How to train the classifier for V3-V4 region with 99% identity using full length seuqnces from new relase of GreenGenes-2022??

Rashmi_Ira · October 18, 2023, 6:37am

Hello All,

I want to perform functional annotation using Picrust2 plugin.

Blockquote

First of all I want to train my classifier for V3-V4 region with 99% identity for latest release of greengenes-2022

Blockquote. I tried to check files from Index of /greengenes_release/2022.10 new release of GG-2022 but confused that which file is of my use!!!
Also, I am facing problem to use my QIIME2 outputs as a input file file for PICRUSt2. Please help me out for this, so that i can start my further data processing and analysis.

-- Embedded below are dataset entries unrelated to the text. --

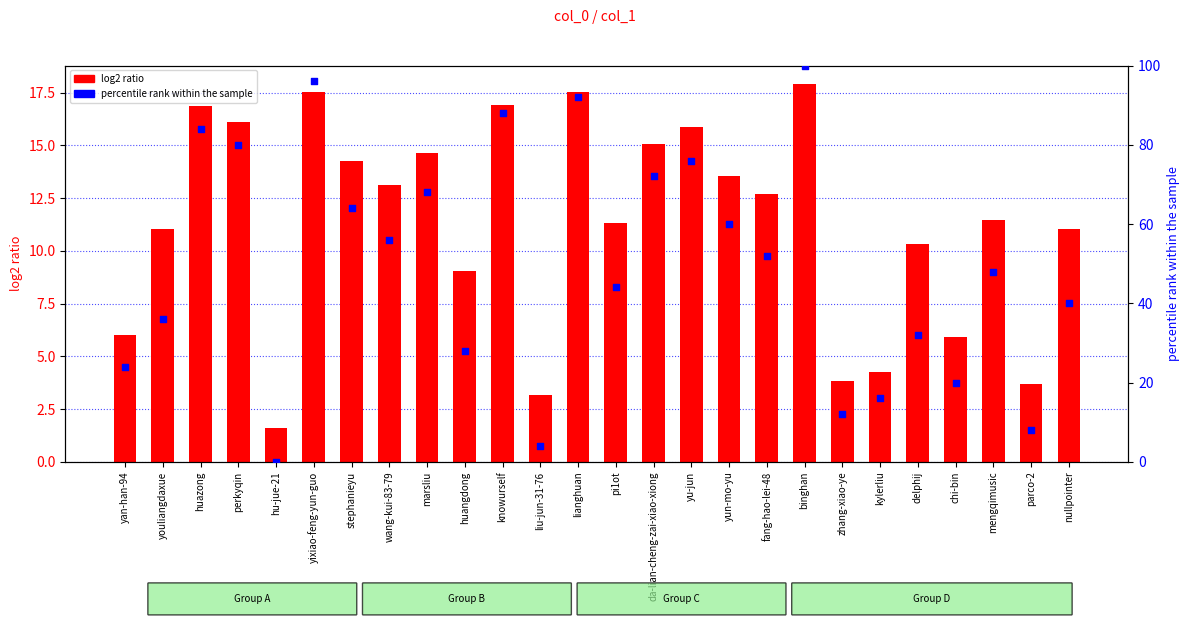

Which series reaches the maximum Y coordinate?

percentile rank within the sample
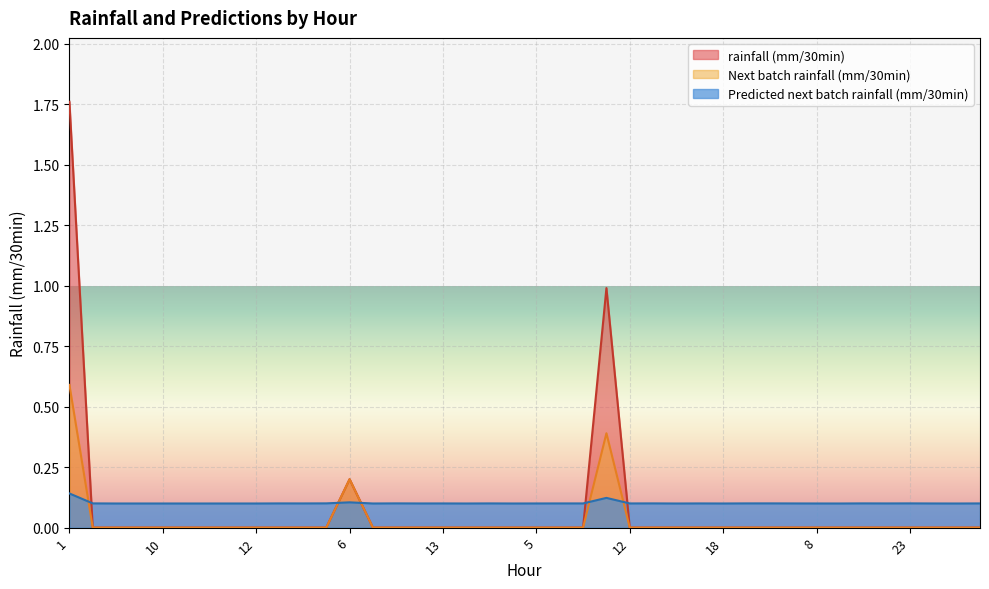

Which series has the widest spread of values?

rainfall (mm/30min)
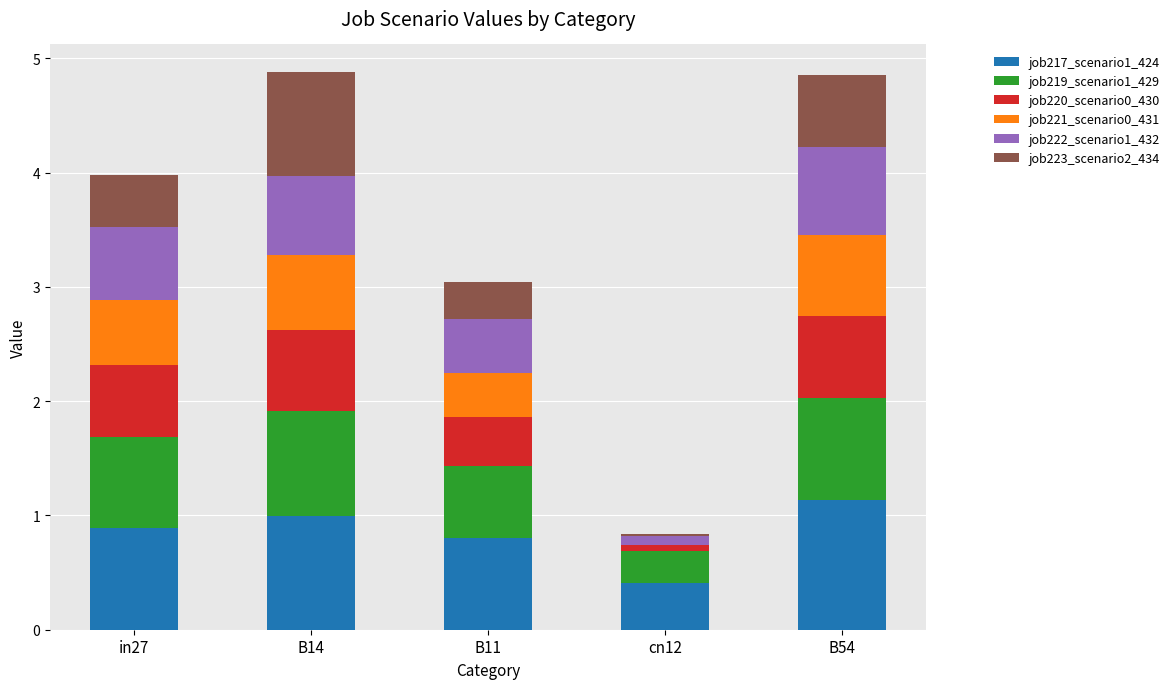

What is the highest value of the job217_scenario1_424 series?

1.1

Any help will be appreciated.

Thanks and Regards,

Rashmi Ira

wasade · October 18, 2023, 8:22pm

Hi @Rashmi_Ira,

I think what you would want to do is use q2-feature-classifier to extract-reads based on your primers from the Greengenes2 backbone sequences, and then train a Naive Bayes classifier on the result

Best,
Daniel

Rashmi_Ira · October 19, 2023, 9:49am

Hi @wasade

Thanks for your response.
Okay I will check it out.

Can you please guide me with few commands and also which file is actually of my use to start with read extraction!??!

Thanks in advance.

Best Regards,
Rashmi Ira

buzic · October 23, 2023, 2:31pm

Hi,

the readme file looks like you'd need the following files:

2022.10.backbone.full-length.fna.qza
2022.10.backbone.tax.qza

The following method should help point you in the right direction. First take the sequence files and trim them based on your primers (obviously I've just added a random sequence here!). You can also add truncation and min/max lengths of sequences based on your experimental design, for example:

qiime feature-classifier extract-reads \
  --i-sequences 2022.10.backbone.full-length.fna.qza \
  --p-f-primer GTGGTGGTGGTGGTGGTG \
  --p-r-primer GGACTGGACTGGACTGGA \
  --p-min-length 100 \
  --p-max-length 600 \
  --o-reads gg_12_10_ref_primer_region_seqs.qza

then use your newly trimmed sequence file along with the backbone taxonomy to train your classifier:

qiime feature-classifier fit-classifier-naive-bayes \
  --i-reference-reads gg_12_10_ref_primer_region_seqs.qza \
  --i-reference-taxonomy 2022.10.backbone.tax.qza \
  --o-classifier gg_12_10_primer_region-classifier.qza

I hope that helps, there are lots of walkthroughs and helpful documents in the qiime2 forum and docs, for example here

Rashmi_Ira · October 23, 2023, 4:06pm

Hi @buzic

Thank you so much for your response. I will follow the same as suggested.

Best Regards,
Rashmi Ira

stephhhhanniee · June 14, 2024, 10:49pm

Hi Victoria,

Thank you so much for this example! I used this for my samples, but I was wondering how you know the % identity. Does this code default to 99% identity?

I read elsewhere in the forum that you can specify the % identity, but it was using a different code?

Any clarification would be greatly appreciated. Thank you!

Stephanie

colinbrislawn · June 15, 2024, 2:25pm

You don't! These two commands use the same features from the input database. Perhaps the input database was clustered at a set identify, or not!

Also, the act of selecting an internal region will make previous calculations of identity invalid.

Does this code default to 99% identity?

No.

There are tools designed to assist with database curation, including RESCRIPt:
https://library.qiime2.org/plugins/rescript/27/

stephhhhanniee · June 17, 2024, 1:31am

Hi Colin,

Thanks so much for the explanation! So the "act of selecting an internal region" is like specifying the primers for the V3-V4 region, for example?

Also, after I commented I was looking at my taxonomy output file and the "Confidence" column ranges from 0.72-0.99 so is that in some way connected to the % identity? I ran a different code (qiime greengenes2 non-v4-16s) which has 99% identity and my "Confidence" column was all 1.0 so I was wondering if that's connected to the % identity.

Thanks again!

Stephanie

colinbrislawn · June 17, 2024, 1:05pm

That's right. And that's what these commands do:

qiime feature-classifier extract-reads ...
and
qiime rescript extract-seq-segments

That column is the confidence (think 'confidence interval') of a query sequence's annotation, not the database sequence's identity.

Different methods report confidence differently, so it depends on the program. It's never database pre-cluster distance, though.

stephhhhanniee · June 20, 2024, 7:20pm

Oh gotcha, thank you again for your help, I appreciate it!